Mechanisms underlying dioxygen reduction in laccases. Structural and modelling studies focusing on proton transfer

Abstract

Background: Laccases are enzymes that couple the oxidation of substrates with the reduction of dioxygen to water. They are the simplest members of the multi-copper oxidases and contain at least two types of copper centres; a mononuclear T1 and a trinuclear that includes two T3 and one T2 copper ions. Substrate oxidation takes place at the mononuclear centre whereas reduction of oxygen to water occurs at the trinuclear centre.

Results: In this study, the CotA laccase from Bacillus subtilis was used as a model to understand the mechanisms taking place at the molecular level, with a focus in the trinuclear centre. The structures of the holo-protein and of the oxidised form of the apo-protein, which has previously been reconstituted in vitro with Cu(I), have been determined. The former has a dioxygen moiety between the T3 coppers, while the latter has a monoatomic oxygen, here interpreted as a hydroxyl ion. The UV/visible spectra of these two forms have been analysed in the crystals and compared with the data obtained in solution. Theoretical calculations on these and other structures of CotA were used to identify groups that may be responsible for channelling the protons that are needed for reduction of dioxygen to water.

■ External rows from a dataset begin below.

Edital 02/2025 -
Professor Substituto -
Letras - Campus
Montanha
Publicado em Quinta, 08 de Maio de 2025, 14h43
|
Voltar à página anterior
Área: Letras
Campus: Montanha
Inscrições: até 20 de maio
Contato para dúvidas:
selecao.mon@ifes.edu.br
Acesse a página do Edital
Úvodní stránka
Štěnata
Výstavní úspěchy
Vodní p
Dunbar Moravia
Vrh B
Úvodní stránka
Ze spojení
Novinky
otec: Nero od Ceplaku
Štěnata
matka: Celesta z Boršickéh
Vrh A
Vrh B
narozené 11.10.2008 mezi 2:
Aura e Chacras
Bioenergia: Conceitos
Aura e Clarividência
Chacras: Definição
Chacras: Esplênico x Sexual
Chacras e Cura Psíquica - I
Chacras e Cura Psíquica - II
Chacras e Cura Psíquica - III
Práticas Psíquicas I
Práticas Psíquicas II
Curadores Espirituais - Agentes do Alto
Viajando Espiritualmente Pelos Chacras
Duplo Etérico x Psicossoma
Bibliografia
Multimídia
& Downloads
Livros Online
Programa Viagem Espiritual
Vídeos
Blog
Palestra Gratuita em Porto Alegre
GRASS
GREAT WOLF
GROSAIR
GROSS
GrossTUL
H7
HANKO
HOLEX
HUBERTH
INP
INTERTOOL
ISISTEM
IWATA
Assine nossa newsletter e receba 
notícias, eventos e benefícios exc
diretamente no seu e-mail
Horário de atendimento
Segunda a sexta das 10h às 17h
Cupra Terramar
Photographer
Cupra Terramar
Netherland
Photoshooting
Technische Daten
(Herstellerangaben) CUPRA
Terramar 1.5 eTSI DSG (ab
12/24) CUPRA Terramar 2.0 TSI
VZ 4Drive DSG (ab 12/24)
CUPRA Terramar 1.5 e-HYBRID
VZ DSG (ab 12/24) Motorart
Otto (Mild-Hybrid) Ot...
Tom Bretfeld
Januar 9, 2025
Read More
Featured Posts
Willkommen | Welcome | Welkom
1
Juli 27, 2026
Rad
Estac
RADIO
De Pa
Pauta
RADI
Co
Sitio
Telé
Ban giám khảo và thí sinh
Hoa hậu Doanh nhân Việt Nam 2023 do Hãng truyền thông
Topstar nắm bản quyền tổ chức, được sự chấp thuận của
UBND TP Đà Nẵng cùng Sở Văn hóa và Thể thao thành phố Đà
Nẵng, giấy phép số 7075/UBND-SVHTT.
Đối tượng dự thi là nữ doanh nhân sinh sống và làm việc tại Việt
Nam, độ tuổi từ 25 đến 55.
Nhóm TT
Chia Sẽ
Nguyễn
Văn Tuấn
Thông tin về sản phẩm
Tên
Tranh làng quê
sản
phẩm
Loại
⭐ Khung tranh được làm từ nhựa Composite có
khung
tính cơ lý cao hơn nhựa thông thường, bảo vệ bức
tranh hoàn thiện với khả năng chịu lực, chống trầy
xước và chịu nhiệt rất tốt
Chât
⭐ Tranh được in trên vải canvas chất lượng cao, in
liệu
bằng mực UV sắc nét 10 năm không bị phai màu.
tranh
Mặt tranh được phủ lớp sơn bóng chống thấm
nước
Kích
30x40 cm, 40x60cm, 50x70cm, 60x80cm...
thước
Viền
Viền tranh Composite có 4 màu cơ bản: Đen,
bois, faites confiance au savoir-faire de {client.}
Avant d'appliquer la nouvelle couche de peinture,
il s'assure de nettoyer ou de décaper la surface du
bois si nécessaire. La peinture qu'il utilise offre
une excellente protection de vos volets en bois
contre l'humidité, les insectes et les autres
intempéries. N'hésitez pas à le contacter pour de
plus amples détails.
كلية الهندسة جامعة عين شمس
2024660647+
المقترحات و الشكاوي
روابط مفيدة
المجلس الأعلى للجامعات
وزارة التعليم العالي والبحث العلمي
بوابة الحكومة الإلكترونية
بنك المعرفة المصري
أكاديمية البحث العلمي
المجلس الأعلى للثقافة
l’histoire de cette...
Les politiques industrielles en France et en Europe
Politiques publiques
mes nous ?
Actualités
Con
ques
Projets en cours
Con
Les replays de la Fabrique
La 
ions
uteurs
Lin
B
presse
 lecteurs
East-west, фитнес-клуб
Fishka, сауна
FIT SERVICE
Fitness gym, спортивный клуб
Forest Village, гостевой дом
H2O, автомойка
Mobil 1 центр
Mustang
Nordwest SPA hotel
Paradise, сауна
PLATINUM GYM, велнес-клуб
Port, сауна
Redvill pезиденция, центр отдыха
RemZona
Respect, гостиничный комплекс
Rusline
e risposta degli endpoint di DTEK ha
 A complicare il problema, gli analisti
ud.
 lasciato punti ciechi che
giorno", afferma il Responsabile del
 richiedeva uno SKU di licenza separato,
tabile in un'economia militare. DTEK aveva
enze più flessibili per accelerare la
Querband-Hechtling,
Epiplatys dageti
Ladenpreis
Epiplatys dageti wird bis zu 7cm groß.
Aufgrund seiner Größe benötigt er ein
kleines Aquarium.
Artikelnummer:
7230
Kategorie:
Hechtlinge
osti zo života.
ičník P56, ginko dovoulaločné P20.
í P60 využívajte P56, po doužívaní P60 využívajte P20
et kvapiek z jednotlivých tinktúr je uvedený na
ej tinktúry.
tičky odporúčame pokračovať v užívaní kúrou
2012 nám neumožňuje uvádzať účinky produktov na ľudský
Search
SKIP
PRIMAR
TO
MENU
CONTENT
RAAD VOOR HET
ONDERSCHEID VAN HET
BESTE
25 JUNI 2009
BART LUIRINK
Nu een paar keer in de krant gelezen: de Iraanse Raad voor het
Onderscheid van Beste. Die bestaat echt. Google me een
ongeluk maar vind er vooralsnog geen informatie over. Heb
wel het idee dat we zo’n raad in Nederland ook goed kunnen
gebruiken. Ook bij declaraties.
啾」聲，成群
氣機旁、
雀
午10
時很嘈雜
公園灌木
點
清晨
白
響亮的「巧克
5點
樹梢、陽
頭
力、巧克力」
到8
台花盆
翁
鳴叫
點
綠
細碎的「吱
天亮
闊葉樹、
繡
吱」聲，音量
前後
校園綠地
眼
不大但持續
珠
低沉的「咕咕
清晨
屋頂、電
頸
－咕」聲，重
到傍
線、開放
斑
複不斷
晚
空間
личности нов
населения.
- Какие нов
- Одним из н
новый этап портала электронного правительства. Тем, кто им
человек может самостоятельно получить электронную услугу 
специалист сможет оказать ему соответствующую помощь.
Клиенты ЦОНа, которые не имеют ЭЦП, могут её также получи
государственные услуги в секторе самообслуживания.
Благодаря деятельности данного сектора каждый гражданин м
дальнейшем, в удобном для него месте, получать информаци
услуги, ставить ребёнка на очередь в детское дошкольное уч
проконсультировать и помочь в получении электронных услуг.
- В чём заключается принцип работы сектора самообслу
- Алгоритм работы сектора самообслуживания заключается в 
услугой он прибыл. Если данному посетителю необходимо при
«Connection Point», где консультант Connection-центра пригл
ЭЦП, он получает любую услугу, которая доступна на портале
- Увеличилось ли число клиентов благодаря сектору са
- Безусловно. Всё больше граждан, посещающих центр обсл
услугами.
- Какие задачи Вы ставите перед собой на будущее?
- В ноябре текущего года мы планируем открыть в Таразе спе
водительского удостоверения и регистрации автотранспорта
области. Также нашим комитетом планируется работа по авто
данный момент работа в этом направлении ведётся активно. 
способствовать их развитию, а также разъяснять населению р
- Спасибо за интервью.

Conclusions: These results present evidence that Glu 498 is the only proton-active group in the vicinity of the trinuclear centre. This strongly suggests that this residue may be responsible for channelling the protons needed for the reduction. These results are compared with other data available for these enzymes, highlighting similarities and differences within laccases and multicopper oxidases.

Figure 1

Three-dimensional structure of CotA. (a) Three-dimensional structure of CotA with each cupredoxin domain coloured in a different colour; domain I coloured in blue, domain II coloured in gray and domain III coloured in violet. Copper atoms are represented by spheres coloured in yellow. These correspond to the mononuclear coppers 1 and 5, and the trinuclear centre, comprising coppers 2, 3 and 4. (b) Structural detail of the catalytic copper centres, the mononuclear type 1 copper centre (T1) where the copper atom is coordinated by a cysteine and two histidines, and the trinuclear centre which comprises a type 2 copper atoms (T2) and two type 3 (T3) copper atoms. The cysteine residue (C492) that coordinates the T1 copper atom is bound to two of the histidine residues (H491 and H493) that coordinate the two T3 coppers in the trinuclear centre. This motif has been proposed to constitute the path for transfer electrons from the T1 copper centre to the trinuclear centre. (c) Close view of the CotA trinuclear centre - Important acidic groups are labelled (E498 and D116) as well as the histidine ligands to the copper that establish hydrogen bonds with D116.

Figure 2

Structural detail of the trinuclear Copper centre. In each picture the electron density for the moiety is derived from omit Fourier syntheses computed with SigmaA weighted coefficients |Fo| - |Fc|; the moieties were not included in the structure factor calculations and five cycles of maximum likelihood refinement were computed using REFMAC prior to Fourier synthesis to minimise phase bias. Contour levels are 5 rms for both electron density maps. (a) In the holoCotA structure a dioxygen molecule is bound into the trinuclear centre. (b) In the apoCu(I) a hydroxyl group is bound to the trinuclear centre. Both pictures were made with PyMol [69].

Figure 3

UV/Visible absorption spectra of a) holoCotA crystal and of b) apoCu(I) crystal.

Figure 4

Dioxygen reduction to water by multicopper oxidases: crystal structures of several potential intermediates in the dioxygen reduction to water by multicopper oxidases: a) HoloCotA. b) CotA-H₂O₂ (1W8E) [20]. c) Laccase from Trametes hirsuta [43] (3FPX). d) Ascorbate oxidase from Zucchini (1ASO) [21]. e) ApoCu(I) f) reduced CotA (2BHF) [20].

Figure 5

Simulated pH titrations of Glu 498 for the different CotA trinuclear centre states described in Figure 4. The state of T1 is set to oxidised for the dioxygen, hydroxyl and peroxide structures, and set to reduced for the reduced structure.

Figure 6

Simulated pH titrations of Asp 116 for the different CotA trinuclear centre states described in Figure 4. The state of T1 is set to oxidised for the dioxygen, hydroxyl, double hydroxyl and peroxide structures, and set to reduced for the reduced structure. Note that the maximum of the scale is one tenth of the maximum used for the other plots.

Figure 7

Simulated pH titrations of Glu 498 for the CotA-H₂O₂ state upon changes on the redox state of centre T1.

Figure 8

Simulated redox titrations at pH 7 of the T1 site for the different trinuclear CotA trinuclear centre states described in Figure 4. The redox potentials for each of the situations are 525 mV for the structure with dioxygen (which was set, see text), 473 mV for the structure with hydroxyl, 457 mV for the structure with peroxide, and 424 mV for the reduced structure.